### Material supplied
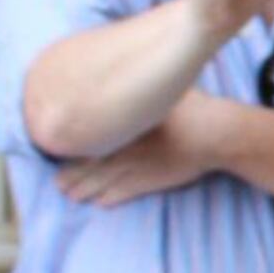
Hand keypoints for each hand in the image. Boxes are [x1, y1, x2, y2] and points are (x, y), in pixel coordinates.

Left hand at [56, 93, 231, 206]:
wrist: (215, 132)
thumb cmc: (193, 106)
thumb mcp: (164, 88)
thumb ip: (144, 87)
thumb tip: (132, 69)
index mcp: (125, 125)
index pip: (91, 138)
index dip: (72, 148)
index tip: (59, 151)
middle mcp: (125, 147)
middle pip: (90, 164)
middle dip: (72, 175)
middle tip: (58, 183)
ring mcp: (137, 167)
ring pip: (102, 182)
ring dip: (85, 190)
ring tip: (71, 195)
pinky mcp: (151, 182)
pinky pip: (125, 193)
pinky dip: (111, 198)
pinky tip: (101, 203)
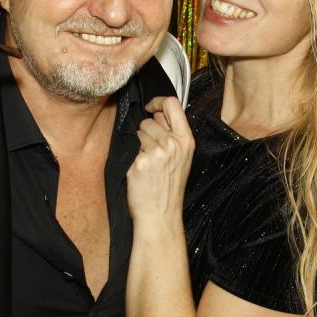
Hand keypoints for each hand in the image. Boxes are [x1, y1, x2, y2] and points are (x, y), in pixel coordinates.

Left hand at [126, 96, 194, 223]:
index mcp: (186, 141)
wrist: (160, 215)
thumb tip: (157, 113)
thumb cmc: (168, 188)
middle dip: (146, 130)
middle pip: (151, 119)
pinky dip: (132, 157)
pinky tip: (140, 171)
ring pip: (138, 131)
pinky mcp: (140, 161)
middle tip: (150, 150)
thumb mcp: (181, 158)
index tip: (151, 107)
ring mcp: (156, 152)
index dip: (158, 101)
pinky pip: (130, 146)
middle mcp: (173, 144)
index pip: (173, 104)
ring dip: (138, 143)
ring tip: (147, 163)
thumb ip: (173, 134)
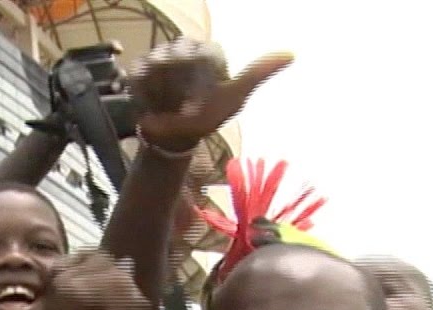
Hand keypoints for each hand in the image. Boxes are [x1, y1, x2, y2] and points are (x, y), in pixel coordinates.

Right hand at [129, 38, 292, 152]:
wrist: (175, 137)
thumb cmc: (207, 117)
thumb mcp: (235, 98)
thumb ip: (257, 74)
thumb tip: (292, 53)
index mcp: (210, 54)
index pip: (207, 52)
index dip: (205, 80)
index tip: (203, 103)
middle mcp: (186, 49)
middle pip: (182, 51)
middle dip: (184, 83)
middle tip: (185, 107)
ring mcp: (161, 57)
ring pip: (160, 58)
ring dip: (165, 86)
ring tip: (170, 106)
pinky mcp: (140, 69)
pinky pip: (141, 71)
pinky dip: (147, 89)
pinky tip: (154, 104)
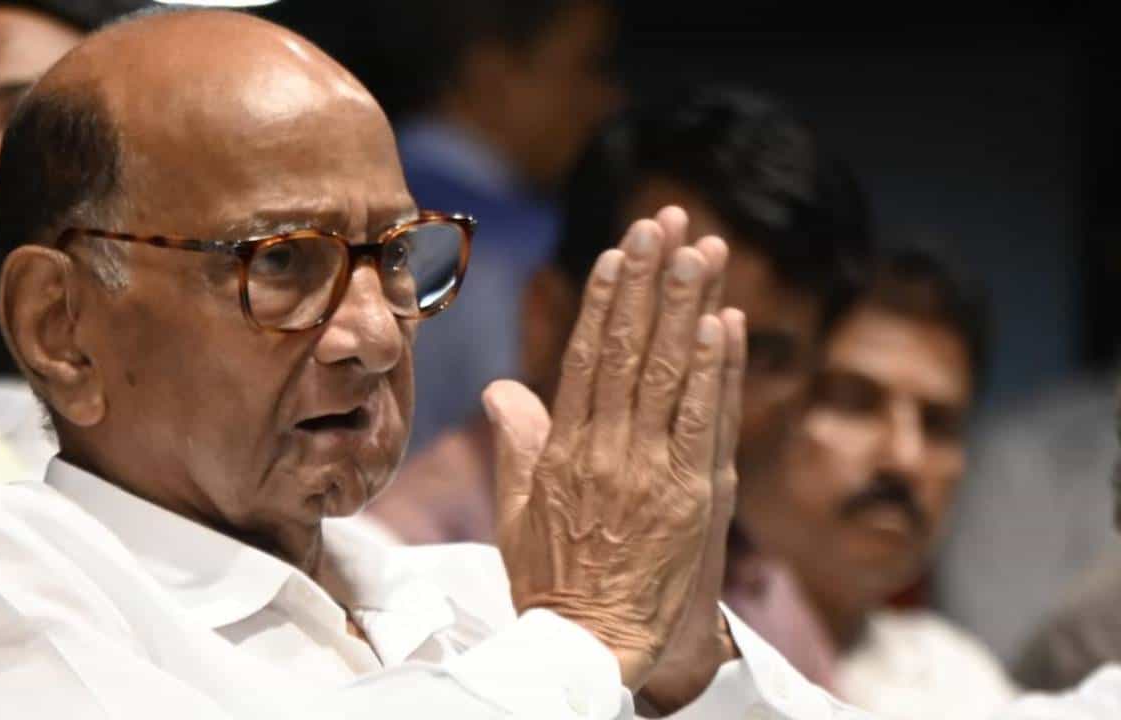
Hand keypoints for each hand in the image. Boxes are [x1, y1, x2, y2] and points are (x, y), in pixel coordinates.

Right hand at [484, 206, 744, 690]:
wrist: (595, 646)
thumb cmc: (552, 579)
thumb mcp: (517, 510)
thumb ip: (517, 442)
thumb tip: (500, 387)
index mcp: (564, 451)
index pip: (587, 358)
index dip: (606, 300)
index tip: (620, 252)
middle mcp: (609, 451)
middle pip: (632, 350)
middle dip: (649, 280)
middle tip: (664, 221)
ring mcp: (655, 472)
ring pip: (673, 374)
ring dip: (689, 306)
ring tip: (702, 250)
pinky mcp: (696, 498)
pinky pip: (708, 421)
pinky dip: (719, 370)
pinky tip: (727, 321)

### Goal of the exercise
With the pictures removed, return all the entries exactly.

### Output of the exercise
Hand keypoints for each hand in the image. Boxes are [x1, y1, x2, y2] and points are (x, y), in pixel coordinates.

Left hand at [56, 93, 231, 206]:
wrist: (215, 132)
thumb cmc: (193, 106)
thumb mcp: (164, 88)
thumb ip: (144, 87)
thumb tip: (132, 69)
index mcp: (125, 125)
index pip: (91, 138)
index dip: (72, 148)
index tip: (59, 151)
middle mcp: (125, 147)
middle pip: (90, 164)
middle dip: (72, 175)
middle tip: (58, 183)
ring mcp: (137, 167)
ring pip: (102, 182)
ring dip: (85, 190)
ring tip: (71, 195)
pinky mcp: (151, 182)
pinky pip: (125, 193)
pinky dip: (111, 198)
pinky tip: (101, 203)
Hand keypoints for each hand in the image. Boxes are [x1, y1, x2, y2] and points are (x, y), in pixel coordinates.

Left hand at [126, 96, 194, 223]:
index mcp: (186, 141)
wrist: (160, 215)
thumb tip: (157, 113)
thumb cmc: (168, 188)
middle dip: (146, 130)
middle pip: (151, 119)
pinky dip: (132, 157)
pinky tip: (140, 171)
ring pip: (138, 131)
pinky mcp: (140, 161)
middle tip: (150, 150)
thumb mcp: (181, 158)
index tip: (151, 107)
ring mcp: (156, 152)
index dip: (158, 101)
pinky pip: (130, 146)
middle mcp: (173, 144)
index pip: (173, 104)
ring dip: (138, 143)
ring tip: (147, 163)
thumb ip: (173, 134)
Hand keypoints for each hand in the image. Boxes are [x1, y1, x2, y2] and points are (x, y), in pixel coordinates.

Right hand at [129, 38, 292, 152]:
wrist: (175, 137)
thumb cmc: (207, 117)
thumb mcp: (235, 98)
thumb ip: (257, 74)
thumb tip: (292, 53)
index mcp: (210, 54)
index pip: (207, 52)
index dip: (205, 80)
index tip: (203, 103)
middle mcp: (186, 49)
middle pip: (182, 51)
middle dip: (184, 83)
middle tip: (185, 107)
ring mcp: (161, 57)
ring pip: (160, 58)
ring dip: (165, 86)
ring tip: (170, 106)
pinky mcp: (140, 69)
pinky pip: (141, 71)
pinky dip: (147, 89)
pinky tip: (154, 104)
Hand keypoints for each hand in the image. Boxes are [x1, y1, x2, y2] and points are (x, y), in pixel coordinates.

Right hand at [484, 206, 744, 690]:
wrist: (595, 646)
thumb cmc: (552, 579)
thumb mcp: (517, 510)
thumb ip: (517, 442)
thumb tip: (500, 387)
index mcp: (564, 451)
index pip: (587, 358)
index dip: (606, 300)
index tip: (620, 252)
middle mcp: (609, 451)
middle pip: (632, 350)
middle dip: (649, 280)
middle tip: (664, 221)
ring mcp: (655, 472)
ring pip: (673, 374)
ring dip: (689, 306)
ring tip: (702, 250)
pinky mcp: (696, 498)
pinky pip: (708, 421)
pinky dip: (719, 370)
pinky tip: (727, 321)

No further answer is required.